Quand je revins au bosquet près du lac retrouver Gudinand après son labeur du
jour dans le bassin du fourrier, j’étais de nouveau capable de m’habiller en
Thorn, d’agir comme Thorn, de penser comme Thorn et d’être Thorn. Lorsque je le
saluai et le regardai, je me sentis tout à fait à l’aise, et nulle envie ou
pulsion féminine ne se manifesta. Il ne subsistait simplement entre nous,
désormais, que la franche camaraderie que j’avais ressentie dès que nous étions
devenus amis et compagnons de jeu.
    J’étais même tellement redevenu Thorn que je m’agaçai au
plus haut point d’entendre Gudinand s’extasier sans arrêt sur la fille
merveilleuse et les moments fabuleux qu’il avait connus la nuit précédente. Je
ne mentionne ces faits que pour donner une idée du nombre et de la disparité
des pensées avec lesquelles le jeune mannamavi que j’étais devait
apprendre à composer. J’aurais pourtant dû me sentir flatté par les compliments
et applaudissements de Gudinand à l’égard de mon autre moi-même, Juhiza.
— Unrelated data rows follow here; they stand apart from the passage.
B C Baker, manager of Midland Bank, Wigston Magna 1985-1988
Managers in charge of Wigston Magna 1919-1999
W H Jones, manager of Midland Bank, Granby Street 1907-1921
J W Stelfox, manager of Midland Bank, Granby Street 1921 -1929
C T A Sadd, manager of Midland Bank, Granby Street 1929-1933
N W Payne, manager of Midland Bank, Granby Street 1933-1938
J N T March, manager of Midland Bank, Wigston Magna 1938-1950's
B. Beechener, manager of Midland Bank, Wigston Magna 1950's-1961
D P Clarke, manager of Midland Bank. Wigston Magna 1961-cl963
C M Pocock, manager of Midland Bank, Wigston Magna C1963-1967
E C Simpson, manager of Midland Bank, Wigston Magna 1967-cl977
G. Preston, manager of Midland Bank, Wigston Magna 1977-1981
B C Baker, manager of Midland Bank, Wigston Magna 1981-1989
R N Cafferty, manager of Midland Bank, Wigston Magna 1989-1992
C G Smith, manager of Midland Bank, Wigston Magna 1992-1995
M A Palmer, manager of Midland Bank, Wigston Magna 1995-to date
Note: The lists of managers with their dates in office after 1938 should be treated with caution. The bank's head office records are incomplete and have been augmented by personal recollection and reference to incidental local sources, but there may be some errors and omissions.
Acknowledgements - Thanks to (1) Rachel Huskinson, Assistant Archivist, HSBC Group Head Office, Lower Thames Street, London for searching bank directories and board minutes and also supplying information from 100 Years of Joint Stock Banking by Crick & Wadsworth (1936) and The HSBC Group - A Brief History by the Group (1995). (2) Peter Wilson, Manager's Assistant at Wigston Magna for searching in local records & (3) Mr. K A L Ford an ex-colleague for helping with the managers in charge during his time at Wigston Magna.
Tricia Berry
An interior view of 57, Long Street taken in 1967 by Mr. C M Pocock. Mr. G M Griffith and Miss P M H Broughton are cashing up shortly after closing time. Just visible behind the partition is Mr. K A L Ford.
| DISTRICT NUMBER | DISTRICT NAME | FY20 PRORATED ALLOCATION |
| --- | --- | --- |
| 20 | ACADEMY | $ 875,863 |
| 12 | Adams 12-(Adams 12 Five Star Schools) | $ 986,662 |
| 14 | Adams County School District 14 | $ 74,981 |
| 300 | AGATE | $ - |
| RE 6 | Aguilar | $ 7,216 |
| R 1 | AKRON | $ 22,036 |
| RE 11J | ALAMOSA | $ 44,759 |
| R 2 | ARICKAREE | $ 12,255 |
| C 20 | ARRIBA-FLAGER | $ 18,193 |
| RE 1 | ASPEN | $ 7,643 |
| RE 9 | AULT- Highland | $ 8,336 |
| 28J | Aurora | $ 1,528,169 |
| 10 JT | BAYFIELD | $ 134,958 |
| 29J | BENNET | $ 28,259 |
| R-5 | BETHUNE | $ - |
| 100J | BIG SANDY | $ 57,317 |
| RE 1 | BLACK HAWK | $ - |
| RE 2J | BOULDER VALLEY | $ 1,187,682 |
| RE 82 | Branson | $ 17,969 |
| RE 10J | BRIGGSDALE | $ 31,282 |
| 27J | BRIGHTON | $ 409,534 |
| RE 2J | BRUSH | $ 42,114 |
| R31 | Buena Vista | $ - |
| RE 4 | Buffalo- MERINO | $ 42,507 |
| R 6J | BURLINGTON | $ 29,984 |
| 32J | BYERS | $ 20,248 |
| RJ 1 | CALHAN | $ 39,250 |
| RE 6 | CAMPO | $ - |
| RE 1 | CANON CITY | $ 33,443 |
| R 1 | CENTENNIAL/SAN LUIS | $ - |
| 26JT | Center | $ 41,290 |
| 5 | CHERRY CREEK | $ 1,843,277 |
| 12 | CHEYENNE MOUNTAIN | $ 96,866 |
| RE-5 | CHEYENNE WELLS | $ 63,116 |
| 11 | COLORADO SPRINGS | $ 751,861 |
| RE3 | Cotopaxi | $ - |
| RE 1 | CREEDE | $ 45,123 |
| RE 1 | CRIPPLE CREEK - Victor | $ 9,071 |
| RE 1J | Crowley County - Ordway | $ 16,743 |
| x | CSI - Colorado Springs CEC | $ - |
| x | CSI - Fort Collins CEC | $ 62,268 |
Mais
je suppose que tout garçon ordinaire – ce que j’étais à cet instant –,
qui entend un de ses camarades pousser des cris de triomphe et parader comme un
coq suite à une aventure amoureuse, sans pouvoir de son côté répliquer par une
histoire aussi fanfaronne, ressent une pointe de jalousie par rapport à la
supériorité de l’autre à cet égard. Et de fait, Gudinand n’arrêtait pas de
déclamer :
    —  Liufs Guth, ami Thorn, ta sœur est
extraordinaire ! Par sa beauté, sa gentillesse, son courage, ses talents,
ses… euh…
    Oui, bon, il restait évidemment un peu évasif dès qu’il
s’agissait de rentrer dans les détails, mais je les connaissais évidemment
tous. Aussi, parmi les nombreux sentiments contradictoires il en était un qui,
pour être normal, n’en restait pas moins assez irrationnel. J’en voulais
effectivement à mon ami Gudinand d’avoir pris tant de plaisir avec moi… mais
sans moi, si tout cela peut avoir un sens pour vous. Je me dis alors :
« Arrête ! Tu vas finir par devenir fou ! » et tentai de
mettre un terme aux effusions de Gudinand :
    — Je sais que Juhiza est une jeune fille fort aimable,
et je suis sûr que sa compagnie t’a été agréable. Mais il y a plus important,
dans cette affaire. Penses-tu que ses… euh, attentions, ont pu soulager le mal
dont tu souffres ?
    Il haussa les épaules d’un air perplexe.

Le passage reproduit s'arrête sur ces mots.